[Collected data entries]
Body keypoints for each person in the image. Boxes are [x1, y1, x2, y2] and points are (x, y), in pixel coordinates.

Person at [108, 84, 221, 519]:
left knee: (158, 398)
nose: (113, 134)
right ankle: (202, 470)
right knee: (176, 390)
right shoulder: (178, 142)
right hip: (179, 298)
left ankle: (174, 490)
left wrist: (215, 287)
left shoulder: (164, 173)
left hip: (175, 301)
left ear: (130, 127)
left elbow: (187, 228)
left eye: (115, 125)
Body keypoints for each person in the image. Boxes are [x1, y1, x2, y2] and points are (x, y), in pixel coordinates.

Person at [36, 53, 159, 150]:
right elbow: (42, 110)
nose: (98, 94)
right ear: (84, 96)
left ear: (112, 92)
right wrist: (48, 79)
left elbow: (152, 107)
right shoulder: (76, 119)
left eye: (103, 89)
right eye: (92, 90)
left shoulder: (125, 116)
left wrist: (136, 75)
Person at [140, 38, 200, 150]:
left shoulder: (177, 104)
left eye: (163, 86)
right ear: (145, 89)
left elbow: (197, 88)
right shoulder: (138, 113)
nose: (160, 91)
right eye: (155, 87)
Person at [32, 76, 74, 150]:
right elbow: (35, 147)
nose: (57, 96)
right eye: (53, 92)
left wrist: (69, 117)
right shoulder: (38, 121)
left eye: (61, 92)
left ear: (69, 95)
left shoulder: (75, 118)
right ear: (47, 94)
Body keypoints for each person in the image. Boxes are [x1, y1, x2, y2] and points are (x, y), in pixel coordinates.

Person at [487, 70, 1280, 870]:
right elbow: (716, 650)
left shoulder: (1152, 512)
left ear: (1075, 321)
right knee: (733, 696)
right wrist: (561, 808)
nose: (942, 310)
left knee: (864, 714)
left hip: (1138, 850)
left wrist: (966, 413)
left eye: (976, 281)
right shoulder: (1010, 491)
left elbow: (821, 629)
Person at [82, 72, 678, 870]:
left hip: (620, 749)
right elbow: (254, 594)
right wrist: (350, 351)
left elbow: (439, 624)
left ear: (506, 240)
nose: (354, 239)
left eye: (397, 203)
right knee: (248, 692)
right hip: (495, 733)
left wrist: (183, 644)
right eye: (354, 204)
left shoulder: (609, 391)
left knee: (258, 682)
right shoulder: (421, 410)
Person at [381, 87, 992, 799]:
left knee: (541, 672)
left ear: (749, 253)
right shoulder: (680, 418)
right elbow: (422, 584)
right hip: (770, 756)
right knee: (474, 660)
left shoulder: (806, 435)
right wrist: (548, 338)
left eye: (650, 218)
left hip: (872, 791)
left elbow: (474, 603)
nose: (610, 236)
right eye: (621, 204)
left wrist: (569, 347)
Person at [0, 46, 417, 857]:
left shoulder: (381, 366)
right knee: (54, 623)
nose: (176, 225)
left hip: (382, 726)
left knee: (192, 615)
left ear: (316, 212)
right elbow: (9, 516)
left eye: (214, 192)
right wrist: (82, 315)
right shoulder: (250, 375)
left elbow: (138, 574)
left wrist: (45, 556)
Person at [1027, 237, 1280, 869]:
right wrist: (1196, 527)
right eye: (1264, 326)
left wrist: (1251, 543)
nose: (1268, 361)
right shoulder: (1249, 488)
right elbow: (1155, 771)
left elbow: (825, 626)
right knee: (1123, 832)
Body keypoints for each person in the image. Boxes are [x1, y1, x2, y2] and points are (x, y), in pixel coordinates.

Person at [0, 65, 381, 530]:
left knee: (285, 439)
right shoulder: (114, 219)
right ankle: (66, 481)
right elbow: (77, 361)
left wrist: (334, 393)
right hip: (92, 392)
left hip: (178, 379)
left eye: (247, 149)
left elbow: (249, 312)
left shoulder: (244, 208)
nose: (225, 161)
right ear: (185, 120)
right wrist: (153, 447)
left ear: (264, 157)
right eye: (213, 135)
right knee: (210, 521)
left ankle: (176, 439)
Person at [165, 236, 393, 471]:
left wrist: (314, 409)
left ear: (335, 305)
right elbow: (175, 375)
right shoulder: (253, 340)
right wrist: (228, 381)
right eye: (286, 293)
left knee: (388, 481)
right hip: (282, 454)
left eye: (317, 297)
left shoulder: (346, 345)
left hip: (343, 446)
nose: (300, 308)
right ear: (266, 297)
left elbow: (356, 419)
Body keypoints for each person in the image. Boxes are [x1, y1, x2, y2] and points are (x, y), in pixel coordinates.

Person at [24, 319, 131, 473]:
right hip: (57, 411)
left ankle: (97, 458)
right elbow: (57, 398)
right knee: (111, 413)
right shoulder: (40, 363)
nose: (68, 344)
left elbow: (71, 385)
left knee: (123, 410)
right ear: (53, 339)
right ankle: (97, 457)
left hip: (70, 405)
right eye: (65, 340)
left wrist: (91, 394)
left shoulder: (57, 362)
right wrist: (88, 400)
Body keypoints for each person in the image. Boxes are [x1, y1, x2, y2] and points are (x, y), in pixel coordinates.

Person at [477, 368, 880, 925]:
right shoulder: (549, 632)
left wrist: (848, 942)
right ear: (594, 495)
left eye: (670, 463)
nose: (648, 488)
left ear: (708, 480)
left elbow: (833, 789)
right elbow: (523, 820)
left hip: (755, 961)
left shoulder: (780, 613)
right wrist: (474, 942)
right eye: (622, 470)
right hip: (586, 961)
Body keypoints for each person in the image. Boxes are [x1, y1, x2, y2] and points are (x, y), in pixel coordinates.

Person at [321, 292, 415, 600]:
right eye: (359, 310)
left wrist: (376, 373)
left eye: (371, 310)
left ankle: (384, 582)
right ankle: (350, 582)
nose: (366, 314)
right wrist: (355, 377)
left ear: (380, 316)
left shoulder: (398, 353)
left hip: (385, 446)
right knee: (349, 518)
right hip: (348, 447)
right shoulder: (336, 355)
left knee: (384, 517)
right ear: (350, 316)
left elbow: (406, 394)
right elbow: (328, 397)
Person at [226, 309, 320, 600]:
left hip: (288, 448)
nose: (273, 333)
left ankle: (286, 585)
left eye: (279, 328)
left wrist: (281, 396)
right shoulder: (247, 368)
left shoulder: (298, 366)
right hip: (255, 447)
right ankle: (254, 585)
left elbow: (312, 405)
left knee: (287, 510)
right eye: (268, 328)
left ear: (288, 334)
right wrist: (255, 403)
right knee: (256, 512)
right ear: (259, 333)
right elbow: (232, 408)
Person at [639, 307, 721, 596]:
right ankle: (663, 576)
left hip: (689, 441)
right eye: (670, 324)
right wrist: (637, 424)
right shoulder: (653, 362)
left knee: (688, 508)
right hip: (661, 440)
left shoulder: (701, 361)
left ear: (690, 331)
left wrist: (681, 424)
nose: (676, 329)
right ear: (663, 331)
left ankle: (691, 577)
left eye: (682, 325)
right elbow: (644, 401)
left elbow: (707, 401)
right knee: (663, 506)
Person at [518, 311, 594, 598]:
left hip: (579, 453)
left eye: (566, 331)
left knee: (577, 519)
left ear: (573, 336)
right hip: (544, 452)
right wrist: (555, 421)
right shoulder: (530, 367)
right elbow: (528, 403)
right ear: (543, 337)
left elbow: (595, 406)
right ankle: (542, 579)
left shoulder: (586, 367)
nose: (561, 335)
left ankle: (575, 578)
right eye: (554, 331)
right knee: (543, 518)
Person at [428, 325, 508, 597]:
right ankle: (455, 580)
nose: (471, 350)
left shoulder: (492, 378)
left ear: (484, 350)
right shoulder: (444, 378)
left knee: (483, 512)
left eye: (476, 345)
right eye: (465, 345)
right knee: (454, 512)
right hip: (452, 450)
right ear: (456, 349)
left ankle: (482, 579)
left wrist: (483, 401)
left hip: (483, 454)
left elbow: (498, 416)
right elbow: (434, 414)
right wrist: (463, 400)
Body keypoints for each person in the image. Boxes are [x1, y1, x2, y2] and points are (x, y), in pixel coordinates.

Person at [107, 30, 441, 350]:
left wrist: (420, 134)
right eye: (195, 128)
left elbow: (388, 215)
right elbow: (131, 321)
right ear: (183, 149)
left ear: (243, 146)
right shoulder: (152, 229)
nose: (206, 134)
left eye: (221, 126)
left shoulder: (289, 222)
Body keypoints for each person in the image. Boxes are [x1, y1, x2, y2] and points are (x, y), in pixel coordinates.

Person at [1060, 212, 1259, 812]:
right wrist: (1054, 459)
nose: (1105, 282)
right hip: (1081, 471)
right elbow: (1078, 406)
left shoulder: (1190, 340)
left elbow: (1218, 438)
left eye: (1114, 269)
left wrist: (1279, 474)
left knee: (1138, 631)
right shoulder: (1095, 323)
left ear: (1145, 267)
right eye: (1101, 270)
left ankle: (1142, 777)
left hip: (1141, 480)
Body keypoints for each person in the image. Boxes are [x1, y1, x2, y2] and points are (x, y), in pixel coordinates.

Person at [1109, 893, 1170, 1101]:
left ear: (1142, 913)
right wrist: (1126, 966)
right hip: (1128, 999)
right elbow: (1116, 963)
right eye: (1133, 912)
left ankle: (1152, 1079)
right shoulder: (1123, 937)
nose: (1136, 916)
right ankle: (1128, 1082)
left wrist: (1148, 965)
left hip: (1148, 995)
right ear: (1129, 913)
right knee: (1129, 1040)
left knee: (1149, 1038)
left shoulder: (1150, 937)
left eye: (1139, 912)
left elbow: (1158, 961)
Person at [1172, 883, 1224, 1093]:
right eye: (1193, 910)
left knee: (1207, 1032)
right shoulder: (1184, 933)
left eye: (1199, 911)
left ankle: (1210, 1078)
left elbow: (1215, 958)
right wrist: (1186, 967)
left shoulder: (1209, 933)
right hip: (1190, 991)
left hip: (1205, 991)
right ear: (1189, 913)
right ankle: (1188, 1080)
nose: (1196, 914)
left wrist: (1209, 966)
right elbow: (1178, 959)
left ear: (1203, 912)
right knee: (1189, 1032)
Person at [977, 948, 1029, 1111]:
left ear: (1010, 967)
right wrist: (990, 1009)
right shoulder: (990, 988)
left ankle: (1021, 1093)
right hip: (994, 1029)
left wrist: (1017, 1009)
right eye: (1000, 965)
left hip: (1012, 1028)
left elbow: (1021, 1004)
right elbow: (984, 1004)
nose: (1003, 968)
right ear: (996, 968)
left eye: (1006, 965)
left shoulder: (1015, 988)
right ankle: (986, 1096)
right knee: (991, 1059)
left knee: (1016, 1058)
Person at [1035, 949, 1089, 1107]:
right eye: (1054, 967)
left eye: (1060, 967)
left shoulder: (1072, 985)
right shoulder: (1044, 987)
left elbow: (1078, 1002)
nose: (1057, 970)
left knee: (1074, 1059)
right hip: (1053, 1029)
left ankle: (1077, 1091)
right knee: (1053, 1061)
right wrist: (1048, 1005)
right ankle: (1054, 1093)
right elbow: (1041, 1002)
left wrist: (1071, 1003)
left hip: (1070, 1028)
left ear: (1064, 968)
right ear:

EXERCISE AIM
Locate "left eye: (1006, 965)" in the data above. Then repeat, exactly, its line and each line after it through the last, adding nothing.

TASK RESULT
left eye: (1006, 965)
left shoulder: (1015, 988)
right ankle: (986, 1096)
right knee: (991, 1059)
left knee: (1016, 1058)
Person at [1035, 949, 1089, 1107]:
right eye: (1054, 967)
left eye: (1060, 967)
left shoulder: (1072, 985)
right shoulder: (1044, 987)
left elbow: (1078, 1002)
nose: (1057, 970)
left knee: (1074, 1059)
right hip: (1053, 1029)
left ankle: (1077, 1091)
right knee: (1053, 1061)
right wrist: (1048, 1005)
right ankle: (1054, 1093)
right elbow: (1041, 1002)
left wrist: (1071, 1003)
left hip: (1070, 1028)
left ear: (1064, 968)
right ear:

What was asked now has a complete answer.